I plugged my iPod earbuds in on Saturday morning and went for a brisk walk along the foreshore. There were a few others out, some walking dogs, lovers holding hands, parents pushing toddlers strapped into strollers.

As I walked, I watched a lone man running along the sandy beach front...if I'd had a camera I know I would've taken a photo. It wasn't the man's physical appearance as such that struck me. It was more the total picture frame of him on his own with Wellington Harbour and Sommes Island as his backdrop. It wasn't a sunny day...the thick grey clouds were heavy with the anticipation of rain....seagulls etched flights across the sky, only to have their paths removed in the blink of an eye.

I continued to watch the solitary runner and wonder what he was thinking. What was going through his mind? Was he running for the sheer enjoyment of physical exertion? Was he running from stresses or complications in his life? Did he have someone at home to go back to? Was he happy with his life? Was he running purely because he just loved to run? Loved the sensation of his feet pounding the sand at the edge of the surf?

I crossed paths with an older man as we walked in opposite directions. I glimpsed his weather-beaten face, his solemn expression looking at the ground, he avoided eye contact as we passed. Once I got to the pier and turned around, I eventually caught up to him and slowed my pace to a few yards behind him. Looking at the stoop of his back, the defeated slump of his shoulders, the steady scuff of soles against pavement. His face flashed through my memory again...only a fleeting moment of time but enough for me to wish he had looked up earlier so I could've smiled a "Good Morning" at him.

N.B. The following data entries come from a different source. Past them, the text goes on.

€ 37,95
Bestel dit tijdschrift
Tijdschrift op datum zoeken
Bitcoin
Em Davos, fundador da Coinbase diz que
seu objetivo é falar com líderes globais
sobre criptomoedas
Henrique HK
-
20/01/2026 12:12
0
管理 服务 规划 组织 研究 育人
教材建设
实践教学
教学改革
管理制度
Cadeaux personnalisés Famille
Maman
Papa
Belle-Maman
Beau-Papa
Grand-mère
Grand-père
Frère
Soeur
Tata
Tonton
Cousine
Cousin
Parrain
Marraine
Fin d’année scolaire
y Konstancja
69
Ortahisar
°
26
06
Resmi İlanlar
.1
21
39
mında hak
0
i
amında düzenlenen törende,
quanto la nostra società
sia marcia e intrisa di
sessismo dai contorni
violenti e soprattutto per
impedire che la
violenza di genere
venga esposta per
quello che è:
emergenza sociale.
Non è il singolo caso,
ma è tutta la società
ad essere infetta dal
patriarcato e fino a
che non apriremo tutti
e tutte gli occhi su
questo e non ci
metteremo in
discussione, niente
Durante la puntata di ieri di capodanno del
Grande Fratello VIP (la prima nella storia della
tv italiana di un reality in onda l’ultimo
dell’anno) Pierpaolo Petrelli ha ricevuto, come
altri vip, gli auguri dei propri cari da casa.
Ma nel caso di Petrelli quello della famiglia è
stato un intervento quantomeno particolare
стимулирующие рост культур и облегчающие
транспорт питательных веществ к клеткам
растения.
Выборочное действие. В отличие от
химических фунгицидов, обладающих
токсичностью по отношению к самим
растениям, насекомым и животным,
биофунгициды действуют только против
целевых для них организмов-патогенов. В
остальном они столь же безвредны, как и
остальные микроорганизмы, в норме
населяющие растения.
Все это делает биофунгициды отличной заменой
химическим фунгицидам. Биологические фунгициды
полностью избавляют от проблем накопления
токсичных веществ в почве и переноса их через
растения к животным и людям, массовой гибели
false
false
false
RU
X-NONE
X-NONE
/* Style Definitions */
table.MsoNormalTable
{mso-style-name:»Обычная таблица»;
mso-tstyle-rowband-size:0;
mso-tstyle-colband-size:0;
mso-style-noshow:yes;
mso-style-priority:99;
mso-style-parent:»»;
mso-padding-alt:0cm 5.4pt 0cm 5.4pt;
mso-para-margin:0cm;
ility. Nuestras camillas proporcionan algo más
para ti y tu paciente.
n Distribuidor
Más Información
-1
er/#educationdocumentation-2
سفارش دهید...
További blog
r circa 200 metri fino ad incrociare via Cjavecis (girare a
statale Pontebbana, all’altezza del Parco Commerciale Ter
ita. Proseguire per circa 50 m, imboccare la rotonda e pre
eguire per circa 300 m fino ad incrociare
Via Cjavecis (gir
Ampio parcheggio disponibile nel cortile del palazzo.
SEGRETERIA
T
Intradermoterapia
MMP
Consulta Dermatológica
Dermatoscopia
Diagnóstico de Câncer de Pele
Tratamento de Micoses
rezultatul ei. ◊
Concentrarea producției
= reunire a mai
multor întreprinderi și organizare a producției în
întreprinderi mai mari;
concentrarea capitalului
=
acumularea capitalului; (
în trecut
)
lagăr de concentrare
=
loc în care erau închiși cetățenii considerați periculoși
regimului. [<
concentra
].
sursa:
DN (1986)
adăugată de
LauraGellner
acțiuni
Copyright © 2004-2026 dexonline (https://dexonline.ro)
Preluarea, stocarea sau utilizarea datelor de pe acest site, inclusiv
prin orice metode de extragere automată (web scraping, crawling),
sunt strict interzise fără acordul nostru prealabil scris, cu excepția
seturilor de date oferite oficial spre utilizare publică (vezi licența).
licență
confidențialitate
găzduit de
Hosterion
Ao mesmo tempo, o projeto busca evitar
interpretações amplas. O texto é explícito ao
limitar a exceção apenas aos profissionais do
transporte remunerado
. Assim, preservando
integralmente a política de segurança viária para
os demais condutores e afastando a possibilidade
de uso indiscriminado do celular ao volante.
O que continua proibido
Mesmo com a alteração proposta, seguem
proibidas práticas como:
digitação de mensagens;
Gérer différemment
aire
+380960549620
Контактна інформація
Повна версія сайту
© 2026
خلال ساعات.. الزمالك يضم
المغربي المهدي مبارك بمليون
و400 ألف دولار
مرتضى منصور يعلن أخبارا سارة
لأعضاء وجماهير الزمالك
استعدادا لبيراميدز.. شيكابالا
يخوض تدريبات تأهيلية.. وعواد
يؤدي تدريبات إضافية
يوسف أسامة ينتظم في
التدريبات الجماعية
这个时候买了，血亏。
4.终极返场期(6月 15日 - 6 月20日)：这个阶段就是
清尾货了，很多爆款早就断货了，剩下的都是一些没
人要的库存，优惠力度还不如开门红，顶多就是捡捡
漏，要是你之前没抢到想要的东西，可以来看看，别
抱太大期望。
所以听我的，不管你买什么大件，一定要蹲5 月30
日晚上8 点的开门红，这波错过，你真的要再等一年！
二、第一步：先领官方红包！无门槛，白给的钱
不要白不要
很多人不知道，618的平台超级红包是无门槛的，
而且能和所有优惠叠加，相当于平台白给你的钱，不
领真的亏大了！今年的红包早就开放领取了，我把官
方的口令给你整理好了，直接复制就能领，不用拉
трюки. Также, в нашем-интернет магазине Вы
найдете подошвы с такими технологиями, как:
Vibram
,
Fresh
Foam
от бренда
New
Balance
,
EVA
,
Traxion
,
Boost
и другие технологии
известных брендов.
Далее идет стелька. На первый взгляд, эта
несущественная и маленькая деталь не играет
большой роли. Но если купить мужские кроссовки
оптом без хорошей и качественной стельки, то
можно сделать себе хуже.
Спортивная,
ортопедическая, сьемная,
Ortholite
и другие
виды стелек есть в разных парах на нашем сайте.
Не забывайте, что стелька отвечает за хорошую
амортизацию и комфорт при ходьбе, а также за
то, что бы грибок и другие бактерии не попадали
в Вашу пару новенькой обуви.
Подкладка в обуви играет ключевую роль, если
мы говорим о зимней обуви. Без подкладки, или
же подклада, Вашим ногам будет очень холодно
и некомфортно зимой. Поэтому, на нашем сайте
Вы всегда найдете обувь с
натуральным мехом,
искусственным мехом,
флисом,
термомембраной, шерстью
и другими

A young boy of about 5 had been tooting his bicycle horn at me but I didn't hear him until he was practically on top of me. He wobbled his small bike around me and I looked down into the smiling freckled face of a cherub. His sharp blue eyes instantly transported me back in time, making my heart ache. A man and younger boy with an even smaller bike followed. The man, I can only assume to be their father, grinned, and with a wink at me rode his own cycle passed abreast of the children. I returned his smile thinking how happy they appeared. Like they didn't have a care in the world...the only thing that mattered was spending time together.

I made my way back to the car, removed the music from the ears and sat on the stone wall. Taking in the sound of breaking waves, the screech of sea birds and hearing the laughter of others, the rumbling murmurs of conversations from a distance. I inhaled the fresh southerly, feeling the sharp impact as it filled my lungs. I savoured the smell of fresh salt air and took pleasure in the soft breeze lifting my hair, gently brushing it against my face to tickle my nose.

I thought back to the times I had spent with my father on the pier fishing in the wee hours of the morning, the excitement of feeling a weight at the end of my line. I can still recall the utter disappointed that washed through me to find it was yet another shoe, or a coathanger. I remember the childish thrill when reeling in a starfish. I remember a broken metal spring in the back seat biting into my side as I tried to sleep one time, after refusing to get out of the car because "Jaws" had aired.

30 plus years later, I gazed out on the water, and gave myself the time to really soak in the past, wearing it like a saturated overcoat. I tried not to think about my future. I felt alive, and invigorated and delighted to rediscover this part of my childhood. A part I had almost forgotten...a part of me that had been swiftly misplaced due to the revolving door of life and all it encompasses.

I think I had just found my new comfort food...it was delicious.